Court Opinion

ID: 3711568
Source: CourtListenerOpinion
Date Created: 2016-07-06 06:46:10.846803+00
Date Added: 2024-06-11T13:36:01.034598
License: Public Domain

OPINION
This is an appeal by Clarence L. and Sharon Lowery, appellants, from the February 24, 2000 nunc pro tunc order of the Allen County Court of Common Pleas which granted the motion to reduce costs filed by appellee, estate of Ruby A. White, and ordered the appellants to pay the costs associated with the mistrial.
Appellants commenced the present action on December 22, 1997 for personal injuries suffered as a result of an automobile collision with Ruby A. White.  Ruby died on January 27, 1999 and a suggestion of death was filed by her attorney.  Subsequently, her estate was substituted as the defendant in this case.
On December 28, 1999, after a three-day jury trial, the trial court entered judgment in favor of Clarence in the amount of $7,835 and $1,225 for Sharon.  The trial court's judgment entry assessed costs to the defendant-appellee.
On February 16, 2000, appellee filed a motion with the trial court requesting an order reducing the costs assessed pursuant to the court's December 28, 1999 judgment with regard to the costs attributable to a mistrial which had occurred on September 28, 1999.  Appellants filed a response to appellee's motion.  On February 24, 2000, the trial court issued a nunc pro tunc order stating that the court's prior "judgment that defendant pay court costs is hereby amended nunc pro tunc" to order defendant to pay only $1,992.90, plus any additional costs associated with this motion and to order plaintiffs to pay $585, which is the jury cost associated with the mistrial.  The trial court found that it was "fundamentally unfair to require defendant to pay the additional jury costs associated with the mistrial that was ordered as a result of the actions of plaintiffs."  The trial court further concluded that "[w]hile plaintiffs were ultimately the prevailing parties in this action, they were not `prevailing' with respect to the motion for a mistrial."  It is from that judgment that appellants now appeal.  For their sole assignment of error, appellants assert:
  The trial court committed error when it impermissibly changed a previous court order after it had been approved and signed by all parties and when it improperly changed this order by use of a nunc pro tunc order.

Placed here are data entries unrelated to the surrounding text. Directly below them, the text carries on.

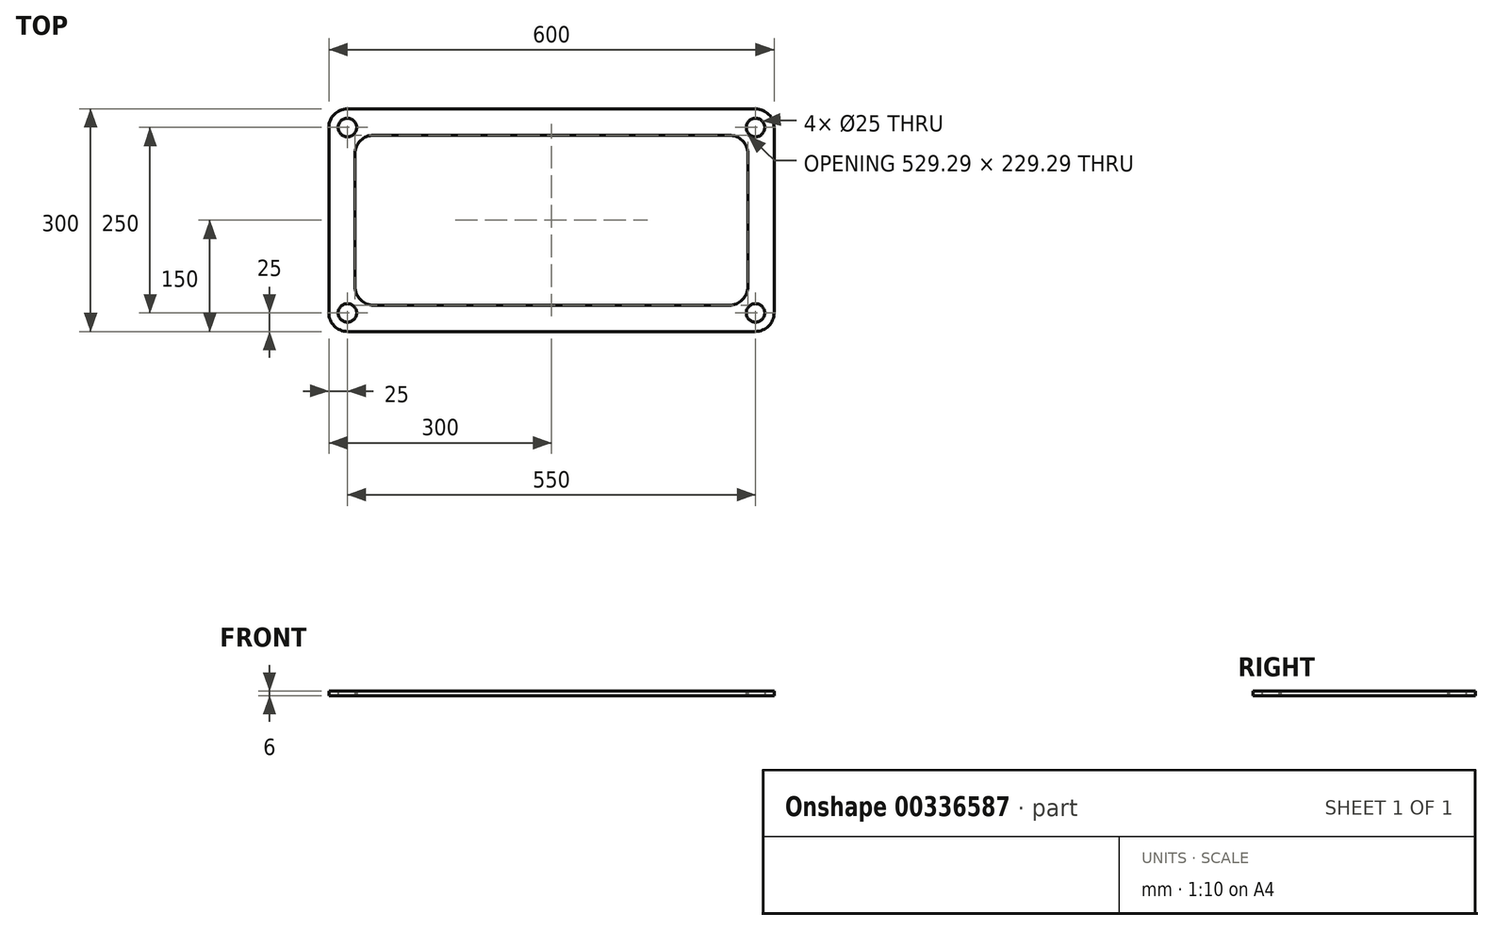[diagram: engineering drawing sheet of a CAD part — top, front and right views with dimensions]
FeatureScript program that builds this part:
annotation { "Feature Type Name" : "Feature", "Feature Type Description" : "" }
export const myFeature = defineFeature(function(context is Context, id is Id, definition is map)
    precondition{}
    {
        {
            var Q0;
            Q0=qCreatedBy(makeId("Top.planeOp"),FACE);
            var sketch = newSketch(context, id + "F0", { "sketchPlane" : qUnion([Q0])});
            skLineSegment(sketch, "E0.bottom", {"start": v(275, -150) * mm, "end": v(-275, -150) * mm});
            skLineSegment(sketch, "E0.top", {"start": v(275, 150) * mm, "end": v(-275, 150) * mm});
            skLineSegment(sketch, "E0.left", {"start": v(300, -125) * mm, "end": v(300, 125) * mm});
            skLineSegment(sketch, "E0.right", {"start": v(-300, -125) * mm, "end": v(-300, 125) * mm});
            skPoint(sketch, "E0.middle", {"position": v(0, 0) * mm});
            skPoint(sketch, "E1.visualSharp", {"position": v(-300, 150) * mm});
            skArc(sketch, "E1.filletArc", {"start": v(-275, 150) * mm, "mid": v(-292.68, 142.68) * mm, "end": v(-300, 125) * mm});
            skPoint(sketch, "E2.visualSharp", {"position": v(-300, -150) * mm});
            skArc(sketch, "E2.filletArc", {"start": v(-300, -125) * mm, "mid": v(-292.68, -142.68) * mm, "end": v(-275, -150) * mm});
            skPoint(sketch, "E3.visualSharp", {"position": v(300, 150) * mm});
            skArc(sketch, "E3.filletArc", {"start": v(300, 125) * mm, "mid": v(292.68, 142.68) * mm, "end": v(275, 150) * mm});
            skPoint(sketch, "E4.visualSharp", {"position": v(300, -150) * mm});
            skArc(sketch, "E4.filletArc", {"start": v(275, -150) * mm, "mid": v(292.68, -142.68) * mm, "end": v(300, -125) * mm});
            skLineSegment(sketch, "E5.0", {"start": v(239.64, -114.64) * mm, "end": v(-239.64, -114.64) * mm});
            skLineSegment(sketch, "E5.1", {"start": v(264.64, -89.64) * mm, "end": v(264.64, 89.64) * mm});
            skLineSegment(sketch, "E5.2", {"start": v(239.64, 114.64) * mm, "end": v(-239.64, 114.64) * mm});
            skLineSegment(sketch, "E5.3", {"start": v(-264.64, -89.64) * mm, "end": v(-264.64, 89.64) * mm});
            skPoint(sketch, "E6.visualSharp", {"position": v(-264.64, 114.64) * mm});
            skArc(sketch, "E6.filletArc", {"start": v(-239.64, 114.64) * mm, "mid": v(-257.32, 107.32) * mm, "end": v(-264.64, 89.64) * mm});
            skPoint(sketch, "E7.visualSharp", {"position": v(-264.64, -114.64) * mm});
            skArc(sketch, "E7.filletArc", {"start": v(-264.64, -89.64) * mm, "mid": v(-257.32, -107.32) * mm, "end": v(-239.64, -114.64) * mm});
            skPoint(sketch, "E8.visualSharp", {"position": v(264.64, 114.64) * mm});
            skArc(sketch, "E8.filletArc", {"start": v(264.64, 89.64) * mm, "mid": v(257.32, 107.32) * mm, "end": v(239.64, 114.64) * mm});
            skPoint(sketch, "E9.visualSharp", {"position": v(264.64, -114.64) * mm});
            skArc(sketch, "E9.filletArc", {"start": v(239.64, -114.64) * mm, "mid": v(257.32, -107.32) * mm, "end": v(264.64, -89.64) * mm});
            skSolve(sketch);
        }
        {
            var Q0;
            Q0=makeQuery(id+"F0.imprint","IMPRINT",FACE,{"disambiguationData":[TD([[makeQuery(id+"F0.imprint","IMPRINT",EDGE,{"derivedFrom":sQuery(id+"F0.wireOp",EDGE,"E0.bottom")}),-1.0]])]});
            extrude(context, id + "F1", {"entities" : qUnion([Q0]), "depth" : 6 * mm});
        }
        {
            var Q0;
            Q0=sQuery(id+"F0.wireOp",VERTEX,"E2.filletArc.center");
            var Q1;
            Q1=makeQuery(id+"F1.opExtrude","SWEPT_BODY",BODY,{"disambiguationData":[OSD([sQuery(id+"F0.wireOp",EDGE,"E0.bottom"),sQuery(id+"F0.wireOp",EDGE,"E0.top"),sQuery(id+"F0.wireOp",EDGE,"E0.left"),sQuery(id+"F0.wireOp",EDGE,"E0.right"),sQuery(id+"F0.wireOp",EDGE,"E1.filletArc"),sQuery(id+"F0.wireOp",EDGE,"E2.filletArc"),sQuery(id+"F0.wireOp",EDGE,"E3.filletArc"),sQuery(id+"F0.wireOp",EDGE,"E4.filletArc")])]});
            hole(context, id + "F2", {"style" : HoleStyle.SIMPLE, "endStyle" : HoleEndStyle.THROUGH, "oppositeDirection" : true, "holeDiameter" : 25 * mm, "tappedDepth" : 12 * mm, "tapClearance" : 3, "locations" : qUnion([Q0]), "scope" : qUnion([Q1])});
        }
        {
            var Q0;
            Q0=sQuery(id+"F0.wireOp",VERTEX,"E1.filletArc.center");
            var Q1;
            Q1=sQuery(id+"F0.wireOp",VERTEX,"E4.filletArc.center");
            var Q2;
            Q2=makeQuery(id+"F1.opExtrude","SWEPT_BODY",BODY,{"disambiguationData":[OSD([sQuery(id+"F0.wireOp",EDGE,"E0.bottom"),sQuery(id+"F0.wireOp",EDGE,"E0.top"),sQuery(id+"F0.wireOp",EDGE,"E0.left"),sQuery(id+"F0.wireOp",EDGE,"E0.right"),sQuery(id+"F0.wireOp",EDGE,"E1.filletArc"),sQuery(id+"F0.wireOp",EDGE,"E2.filletArc"),sQuery(id+"F0.wireOp",EDGE,"E3.filletArc"),sQuery(id+"F0.wireOp",EDGE,"E4.filletArc")])]});
            hole(context, id + "F3", {"style" : HoleStyle.SIMPLE, "endStyle" : HoleEndStyle.THROUGH, "oppositeDirection" : true, "holeDiameter" : 25 * mm, "tappedDepth" : 12 * mm, "tapClearance" : 3, "locations" : qUnion([Q0, Q1]), "scope" : qUnion([Q2])});
        }
        {
            var Q0;
            Q0=sQuery(id+"F0.wireOp",VERTEX,"E3.filletArc.center");
            var Q1;
            Q1=makeQuery(id+"F1.opExtrude","SWEPT_BODY",BODY,{"disambiguationData":[OSD([sQuery(id+"F0.wireOp",EDGE,"E0.bottom"),sQuery(id+"F0.wireOp",EDGE,"E0.top"),sQuery(id+"F0.wireOp",EDGE,"E0.left"),sQuery(id+"F0.wireOp",EDGE,"E0.right"),sQuery(id+"F0.wireOp",EDGE,"E1.filletArc"),sQuery(id+"F0.wireOp",EDGE,"E2.filletArc"),sQuery(id+"F0.wireOp",EDGE,"E3.filletArc"),sQuery(id+"F0.wireOp",EDGE,"E4.filletArc")])]});
            hole(context, id + "F4", {"style" : HoleStyle.SIMPLE, "endStyle" : HoleEndStyle.THROUGH, "oppositeDirection" : true, "holeDiameter" : 25 * mm, "tappedDepth" : 12 * mm, "tapClearance" : 3, "locations" : qUnion([Q0]), "scope" : qUnion([Q1])});
        }
    });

  Appellants contend that the trial court improperly used a  nunc pro tunc order in this case to modify its prior judgment with regard to court costs.  They maintain that the trial court did not omit the assessment of court costs in its final judgment entry nor were these costs mistakenly journalized.
The purpose of a nunc pro tunc order is to have the judgment of the court reflect its true action so as to make the entry speak the truth.  McKay v. McKay (1985), 24 Ohio App. 3d 74, 75.  A nuncpro tunc order may not be used to show what the court might or should have decided, or intended to decide, but what it actually decided.  Id.  As this court has previously explained:
 The purpose of a nunc pro tunc order is to correct the record, to explain now-for-then judicial action actually taken at some prior time, but mistakenly omitted or recited by the original entry.  A nunc pro tunc order may not render a judgment or modify a judgment never made in the first instance. McKay v. McKay (1985), 24 Ohio App. 3d 74, 75, 493 N.E.2d 317, 317-318.  Such order may only "record judicial action previously and actually taken." State v. Breedlove (1988), 46 Ohio App. 3d 78, 81,  546 N.E.2d 420, 423.
Showcase Homes, Inc. v. Ravenna Sav. Bank (1998), 126 Ohio App. 3d 328,330.
Although the first jury trial apparently resulted in a mistrial, the record before us contains no entry filed at the time of the mistrial.  As the record in this case reflects, the trial court entered a judgment entry following the second jury trial commencing on December 14, 1999, in which it assessed costs to the appellee.  However, through its nunc pro tunc order of February 24, 2000, the trial court ruled on appellee's motion to reduce costs and proceeded to determine that it was unfair to require appellee to pay the jury costs associated with the mistrial. Accordingly, the nunc pro tunc order purports to substantively alter that court's judgment on the issue of costs, rather than merely clarify what the court had previously entered.  In fact, the court's nunc pro tunc order itself specifically states that it "amended" the original judgment entry.  Because the trial court improperly used the nunc pro tunc order to modify its previous judgment, we find that the February 24, 2000 order is invalid.
Appellants' sole assignment of error is sustained and the trial court's February 24, 2000 nunc pro tunc order is reversed and vacated.
  __________________________ SHAW, J.
HADLEY, P.J., and WALTERS, J., concur.